(Extracted records)
++++++++

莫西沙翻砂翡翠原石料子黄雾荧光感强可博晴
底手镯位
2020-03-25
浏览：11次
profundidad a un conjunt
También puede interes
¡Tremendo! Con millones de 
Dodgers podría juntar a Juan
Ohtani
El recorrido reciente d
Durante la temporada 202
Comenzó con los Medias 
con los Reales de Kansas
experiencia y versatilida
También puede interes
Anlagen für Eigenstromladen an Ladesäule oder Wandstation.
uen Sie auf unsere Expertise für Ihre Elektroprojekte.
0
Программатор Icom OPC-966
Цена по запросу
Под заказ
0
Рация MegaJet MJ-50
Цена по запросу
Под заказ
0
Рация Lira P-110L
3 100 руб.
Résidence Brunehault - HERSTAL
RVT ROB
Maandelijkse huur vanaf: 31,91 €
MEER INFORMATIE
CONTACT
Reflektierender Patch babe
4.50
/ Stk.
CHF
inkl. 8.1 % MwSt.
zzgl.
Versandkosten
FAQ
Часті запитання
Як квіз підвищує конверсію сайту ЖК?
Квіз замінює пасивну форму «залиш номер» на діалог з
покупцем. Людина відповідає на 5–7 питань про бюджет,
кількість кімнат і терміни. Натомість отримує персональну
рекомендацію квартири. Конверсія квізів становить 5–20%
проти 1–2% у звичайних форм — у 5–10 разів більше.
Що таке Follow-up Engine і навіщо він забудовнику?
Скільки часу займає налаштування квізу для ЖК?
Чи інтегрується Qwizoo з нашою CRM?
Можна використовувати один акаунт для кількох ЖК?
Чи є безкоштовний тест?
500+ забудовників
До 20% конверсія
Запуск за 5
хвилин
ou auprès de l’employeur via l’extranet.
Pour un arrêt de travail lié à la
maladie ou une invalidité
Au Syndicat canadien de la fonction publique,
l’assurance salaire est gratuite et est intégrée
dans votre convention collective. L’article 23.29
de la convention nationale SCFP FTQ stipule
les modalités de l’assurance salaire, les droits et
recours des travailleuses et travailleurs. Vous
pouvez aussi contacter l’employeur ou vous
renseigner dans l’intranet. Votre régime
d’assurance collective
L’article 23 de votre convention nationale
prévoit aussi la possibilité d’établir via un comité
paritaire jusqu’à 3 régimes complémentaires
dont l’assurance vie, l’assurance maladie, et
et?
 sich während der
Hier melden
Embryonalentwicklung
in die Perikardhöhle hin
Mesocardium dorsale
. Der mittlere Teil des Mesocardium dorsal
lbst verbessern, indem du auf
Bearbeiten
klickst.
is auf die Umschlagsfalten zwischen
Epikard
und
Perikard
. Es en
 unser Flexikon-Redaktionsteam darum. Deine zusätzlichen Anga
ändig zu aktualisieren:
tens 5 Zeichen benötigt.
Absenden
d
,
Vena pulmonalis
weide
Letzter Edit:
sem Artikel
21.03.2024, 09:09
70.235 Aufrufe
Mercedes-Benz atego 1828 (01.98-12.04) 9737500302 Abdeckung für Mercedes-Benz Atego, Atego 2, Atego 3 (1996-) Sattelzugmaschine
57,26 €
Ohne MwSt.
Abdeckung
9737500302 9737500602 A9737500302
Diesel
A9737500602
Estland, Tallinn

++++++++

■ TASK ITEM
Take the records above and return, word for word, only the lines that fall from the line with "des Mesocardium dorsal" to the line with "Mercedes-Benz atego 1828", both of them included.

■ YOUR RESPONSE
. Der mittlere Teil des Mesocardium dorsal
lbst verbessern, indem du auf
Bearbeiten
klickst.
is auf die Umschlagsfalten zwischen
Epikard
und
Perikard
. Es en
 unser Flexikon-Redaktionsteam darum. Deine zusätzlichen Anga
ändig zu aktualisieren:
tens 5 Zeichen benötigt.
Absenden
d
,
Vena pulmonalis
weide
Letzter Edit:
sem Artikel
21.03.2024, 09:09
70.235 Aufrufe
Mercedes-Benz atego 1828 (01.98-12.04) 9737500302 Abdeckung für Mercedes-Benz Atego, Atego 2, Atego 3 (1996-) Sattelzugmaschine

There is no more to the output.